Forty-three participants are expected to attend the workshop to assess work done in the two countries after a similar workshop in April 2000, at both civil society and government levels. It is also to strategise and plan, based on the assessment of previous workshops on the on-going fight against child abuse in the sub-region.

Dr Ofori Atta said laws that protected children and punished offenders would have to be enforced after all the public education. She said between 1980 and 1999 there was a decimation of law enforcement and civil services in Ghana, which caused a decline in number of professional and well-equipped people in the relevant service areas.

Due to lack of proper integration of existing services at the community level and the lack of funding for services, few workers could actually work and that had halted social services.

Dr. Ofori Atta added that there was also the need to do radical things such as pioneering more modern and productive methods of doing work which eliminated the need to use child labour.

" If new fishing methods were available on lake, easily adapted for fisher folk, having children to work for them would be too expensive and the practice would stop,@ she noted."

The Deputy Minister said "society must acknowledge the hidden and silent forms of domestic servitude, young mine workers, sex workers along the routes between our countries and the burgeoning of paedophilic tourism."

She said four pilot projects, the trokosi project, child domestic worker, prevention of kayaye and child labour in the tourism sector had been undertaken to combat child labour yet more is needed to be done, particularly in the area of child trafficking.

She said more shelters both within and outside the country were needed if the fight was to continue.

Ms. Susan Sabaa, National Co-ordinator, Ghana Coalition on Child Rights said the ECOWAS sub-regional initiatives for children included how to establish partnership among African countries to confront such problems.

She said Ghana and Togo had taken the lead and expressed the hope that efforts would grow to affect the entire sub-region. Dr. William Ahadzie of the Centre for Social Policy Studies at the University of Ghana presented a report on the child labour situation in Ghana.

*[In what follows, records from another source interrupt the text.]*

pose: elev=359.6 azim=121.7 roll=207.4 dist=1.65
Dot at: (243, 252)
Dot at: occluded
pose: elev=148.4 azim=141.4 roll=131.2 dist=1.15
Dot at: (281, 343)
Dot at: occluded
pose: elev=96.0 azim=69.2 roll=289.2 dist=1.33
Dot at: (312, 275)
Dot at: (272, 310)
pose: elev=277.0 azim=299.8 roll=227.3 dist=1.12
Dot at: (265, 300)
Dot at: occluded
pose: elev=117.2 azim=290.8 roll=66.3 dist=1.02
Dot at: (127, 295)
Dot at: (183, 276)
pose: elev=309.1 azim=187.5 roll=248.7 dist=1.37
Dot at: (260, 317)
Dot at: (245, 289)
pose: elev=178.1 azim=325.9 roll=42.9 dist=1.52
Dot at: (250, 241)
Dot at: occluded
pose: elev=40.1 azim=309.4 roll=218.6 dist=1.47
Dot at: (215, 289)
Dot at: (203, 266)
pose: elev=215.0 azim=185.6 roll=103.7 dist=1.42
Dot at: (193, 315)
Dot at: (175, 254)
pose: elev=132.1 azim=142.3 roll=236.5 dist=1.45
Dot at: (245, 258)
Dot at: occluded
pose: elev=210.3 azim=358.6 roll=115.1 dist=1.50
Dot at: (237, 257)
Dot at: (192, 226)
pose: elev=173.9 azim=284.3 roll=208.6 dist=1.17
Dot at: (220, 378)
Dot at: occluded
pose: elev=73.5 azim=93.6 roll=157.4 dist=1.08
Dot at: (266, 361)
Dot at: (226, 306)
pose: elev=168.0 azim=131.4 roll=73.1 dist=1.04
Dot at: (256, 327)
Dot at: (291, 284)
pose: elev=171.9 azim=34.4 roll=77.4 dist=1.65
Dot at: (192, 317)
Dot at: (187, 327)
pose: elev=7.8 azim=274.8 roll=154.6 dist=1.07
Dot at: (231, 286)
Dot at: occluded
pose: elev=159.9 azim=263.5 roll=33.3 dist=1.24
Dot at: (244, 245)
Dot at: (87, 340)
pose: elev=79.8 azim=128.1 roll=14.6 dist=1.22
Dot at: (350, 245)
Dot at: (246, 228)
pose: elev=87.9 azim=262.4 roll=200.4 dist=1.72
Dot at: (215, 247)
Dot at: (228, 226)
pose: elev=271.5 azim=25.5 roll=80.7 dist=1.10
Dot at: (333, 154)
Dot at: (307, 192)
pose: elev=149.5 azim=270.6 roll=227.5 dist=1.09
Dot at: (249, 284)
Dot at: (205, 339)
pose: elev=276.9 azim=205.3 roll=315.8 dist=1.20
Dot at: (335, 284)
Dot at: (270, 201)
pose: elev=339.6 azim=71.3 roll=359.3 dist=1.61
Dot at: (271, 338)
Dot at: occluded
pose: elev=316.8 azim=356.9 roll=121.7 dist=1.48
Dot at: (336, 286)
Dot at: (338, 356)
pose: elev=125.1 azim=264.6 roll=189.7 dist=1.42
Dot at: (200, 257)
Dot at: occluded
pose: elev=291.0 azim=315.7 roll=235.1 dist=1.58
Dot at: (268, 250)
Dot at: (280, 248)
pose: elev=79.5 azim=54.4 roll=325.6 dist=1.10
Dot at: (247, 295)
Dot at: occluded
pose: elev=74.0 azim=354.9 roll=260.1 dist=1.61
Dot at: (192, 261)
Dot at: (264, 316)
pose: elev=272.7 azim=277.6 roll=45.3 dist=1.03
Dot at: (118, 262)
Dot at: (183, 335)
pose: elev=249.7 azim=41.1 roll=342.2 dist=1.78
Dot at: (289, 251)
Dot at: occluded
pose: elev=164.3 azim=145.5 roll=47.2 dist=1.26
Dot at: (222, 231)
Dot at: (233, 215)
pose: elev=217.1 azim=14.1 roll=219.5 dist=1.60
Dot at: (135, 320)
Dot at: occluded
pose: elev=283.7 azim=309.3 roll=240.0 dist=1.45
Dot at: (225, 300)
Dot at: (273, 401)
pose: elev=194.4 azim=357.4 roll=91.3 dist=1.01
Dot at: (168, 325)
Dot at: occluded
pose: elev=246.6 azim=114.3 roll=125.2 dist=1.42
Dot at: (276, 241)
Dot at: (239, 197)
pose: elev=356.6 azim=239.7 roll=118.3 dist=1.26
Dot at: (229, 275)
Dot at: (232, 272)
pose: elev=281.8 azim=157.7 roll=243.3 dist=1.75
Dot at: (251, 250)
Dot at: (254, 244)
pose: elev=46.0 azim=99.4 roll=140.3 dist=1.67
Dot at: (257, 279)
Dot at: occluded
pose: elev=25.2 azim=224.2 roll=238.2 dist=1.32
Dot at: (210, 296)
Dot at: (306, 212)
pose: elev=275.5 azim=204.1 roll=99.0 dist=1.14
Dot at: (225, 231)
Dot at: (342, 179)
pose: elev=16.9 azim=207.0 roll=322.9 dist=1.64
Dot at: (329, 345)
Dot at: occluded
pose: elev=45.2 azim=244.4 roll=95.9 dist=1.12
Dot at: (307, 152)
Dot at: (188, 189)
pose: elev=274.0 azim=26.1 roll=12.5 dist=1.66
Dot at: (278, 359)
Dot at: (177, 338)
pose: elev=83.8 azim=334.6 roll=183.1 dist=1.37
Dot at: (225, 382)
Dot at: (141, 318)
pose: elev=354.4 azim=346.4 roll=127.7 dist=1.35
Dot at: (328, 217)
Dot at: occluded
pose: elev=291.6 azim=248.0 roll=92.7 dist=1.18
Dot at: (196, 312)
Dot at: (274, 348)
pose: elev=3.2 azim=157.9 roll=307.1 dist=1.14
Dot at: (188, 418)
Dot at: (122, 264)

He said out of 2,314 street children surveyed, 52.4 were females and about 70 per cent could not read nor write.

He said, due to lack of enough resources, law prohibiting child labour was not being rigidly enforced, adding that cultural and social practices were still used to subject children to economic activities. Mr. Klouvi Ayi, Chief Officer of Child Labour in Togo, said the problem of child labour in Togo was a growing phenomenon and not new, saying it was difficult for courts to prosecute offenders.

He said most of the children came from the rural areas and were involved in welding, fishing, carrying water, fufu pounding and the government of Togo was still taking measures to fight the social canker.